You could include (as interim solution) a warning (that there might
be an in efficiency loss) in se.contrast() if one uses
non-orthogonal contrasts and a multi-stratum model.

Best regards,

Christoph Buser

--------------------------------------------------------------
Christoph Buser <buser at stat.math.ethz.ch>
Seminar fuer Statistik, LEO C11
ETH (Federal Inst. Technology)	8092 Zurich	 SWITZERLAND
phone: x-41-1-632-5414		fax: 632-1228
http://stat.ethz.ch/~buser/
--------------------------------------------------------------

Prof Brian Ripley writes:
 > On Mon, 21 Feb 2005, Peter Dalgaard wrote:
 > 
 > > Prof Brian Ripley <ripley at stats.ox.ac.uk> writes:
 > >
 > >>>> test.aov <- with(testdata,aov(Measurement ~ Material + Error(Lab/Material)))
 > >>>> se.contrast(test.aov,
 > >>>>             list(Material=="A",Material=="B",Material=="C",Material=="D"),
 > >>>>             coef=c(0.5,0.5,-0.5,-0.5),data=testdata)
 > >>>> [1] 0.1432572
 > >>>
 > >>> I got a different result and I have admit that I didn't understand why
 > >>> there is a differnce between the lme model and this one.
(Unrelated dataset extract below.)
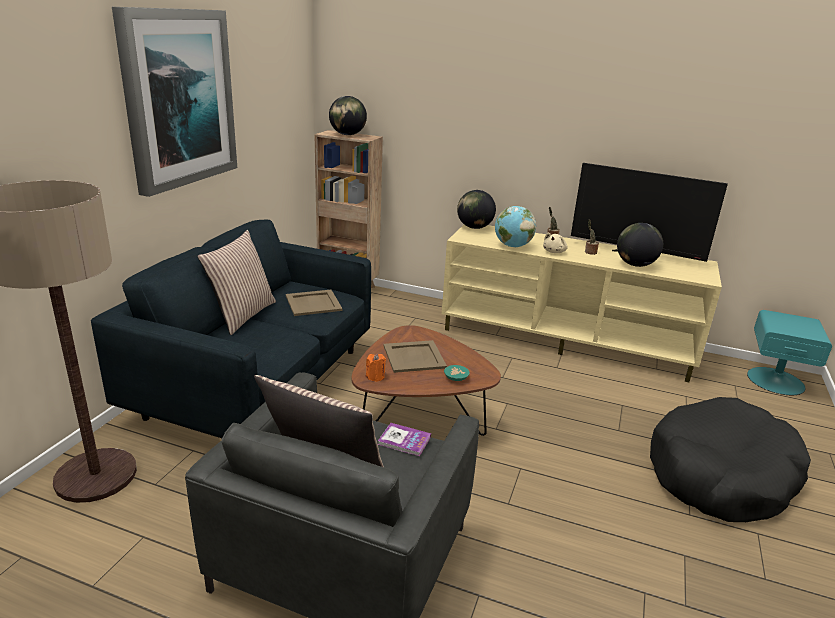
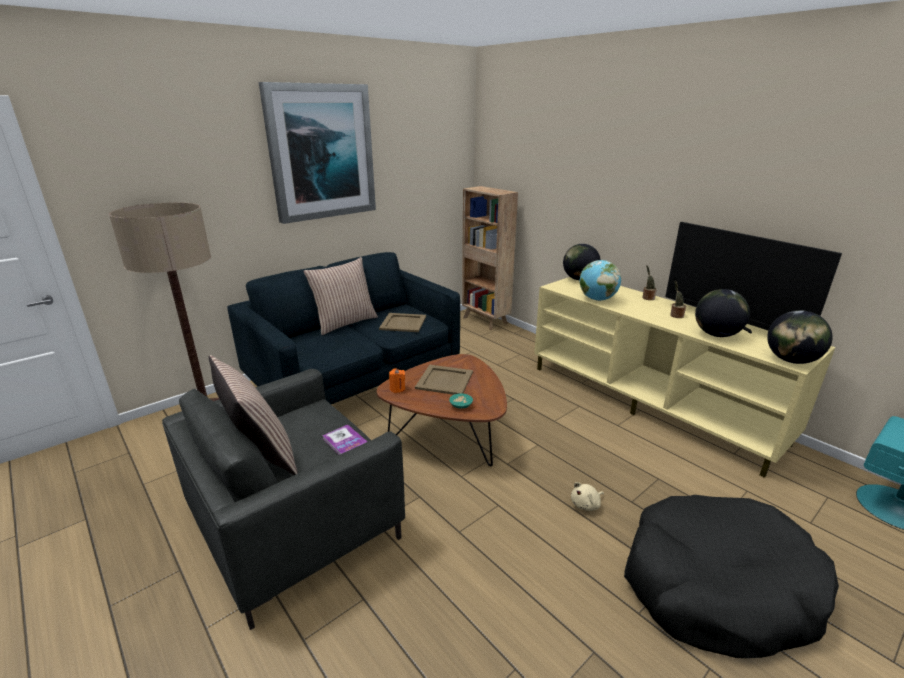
camera: 30 degrees right, 0 degrees up
(347, 135) = (489, 189): globe -> globe (791, 360)
(554, 252) = (635, 310): beige plush toy -> beige plush toy (586, 504)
There are some
 > >>> comments in the help pages but I'm not sure if this is the answer.
 > >>
 > >> It is.  You used the default `contrasts', which are not actually
 > >> contrasts.  With
 > >>
 > >> options(contrasts=c("contr.helmert", "contr.poly"))
 > >>
 > >> it gives the same answer as the other two.  Because you used
 > >> non-contrasts there was an efficiency loss (to the Intercept stratum).
 > >
 > > Brian,
 > >
 > > I'm not sure how useful that contrasts-that-are-not-contrasts line is.
 > 
 > I agree, it was not precise enough (too late at night for me).  Try 
 > `non-orthogonal contrasts'.  The issue was correct though, it is the 
 > choice of contrasts, and as I would automatically use orthogonal contrasts 
 > with aov() I had not encountered it and it took me a while to pick up on 
 > what Christoph had done differently from me (I had run the example and got 
 > the same result as the randomized-block analysis before my original post).
 > 
 > There's a comment in the code for aov:
 > 
 >          ##  helmert contrasts can be helpful: do we want to force them?
 >          ##  this version does for the Error model.
 > 
 > and perhaps we should make them the default for the per-stratum fits.
 > 
 > > It certainly depends on your definition of "contrasts". Contrast
 > > matrices having zero column sums was not part of the definition I was
 > > taught. I have contrasts as "representations of the group mean
 > > structure that are invariant to changes of the overall level", so
 > > treatment contrasts are perfectly good contrasts in my book.
 > 
 > I don't think Yates thought in those terms, and the whole idea of dividing 
 > into strata (and the generalized Yates algorithm) is based on contrasts 
 > being orthogonal to the overall mean (and to things in other strata).
 > 
 > It was that, not zero-sum, that I was taught, but in balanced cases such 
 > as here it is the same thing.
 > 
 > > The zero-sum condition strikes me as a bit arbitrary: after all there
 > > are perfectly nice orthogonal designs where some levels of a factor
 > > occur more frequently than others.
 > 
 > Balance and orthogonality are not quite the same, though.
 > 
 > > This in turn makes me a bit wary of what is going on inside 
 > > se.contrasts, but it's gotten too late for me to actually study the code 
 > > tonight.
 > >
 > > Could you elaborate on where precisely the condition on the contrast
 > > matrices comes into play?
 > 
 > In finding the projection lengths in eff.aovlist, here
 > 
 >      proj.len <-
 >  	lapply(aovlist, function(x)
 >  	   {
 >  	       asgn <- x$assign[x$qr$pivot[1:x$rank]]
 >  	       sp <- split(seq(along=asgn), attr(terms(x), "term.labels")[asgn])
 >  	       sapply(sp, function(x, y) sum(y[x]), y=diag(x$qr$qr)^2)
 >  	   })
 > 
 > using only the diagonal requires orthogonality of the coding.
 > 
 > It is many years since I looked at this, and it is not immediately clear 
 > to me how best to calculate efficiencies without this assumption (which 
 > could be tested inside eff.aovlist, of course).
 > 
 > [People wondering why this was ever useful given lme should be aware that
 > 1) It predates the availability of lme.
 > 2) When I first used this in 1998, lme appeared very slow.
 > 3) People with a classical aov training (not me, but e.g. Bill Venables) 
 > think in these terms.]
 > 
 > -- 
 > Brian D. Ripley,                  ripley at stats.ox.ac.uk
 > Professor of Applied Statistics,  http://www.stats.ox.ac.uk/~ripley/
 > University of Oxford,             Tel:  +44 1865 272861 (self)
 > 1 South Parks Road,                     +44 1865 272866 (PA)
 > Oxford OX1 3TG, UK                Fax:  +44 1865 272595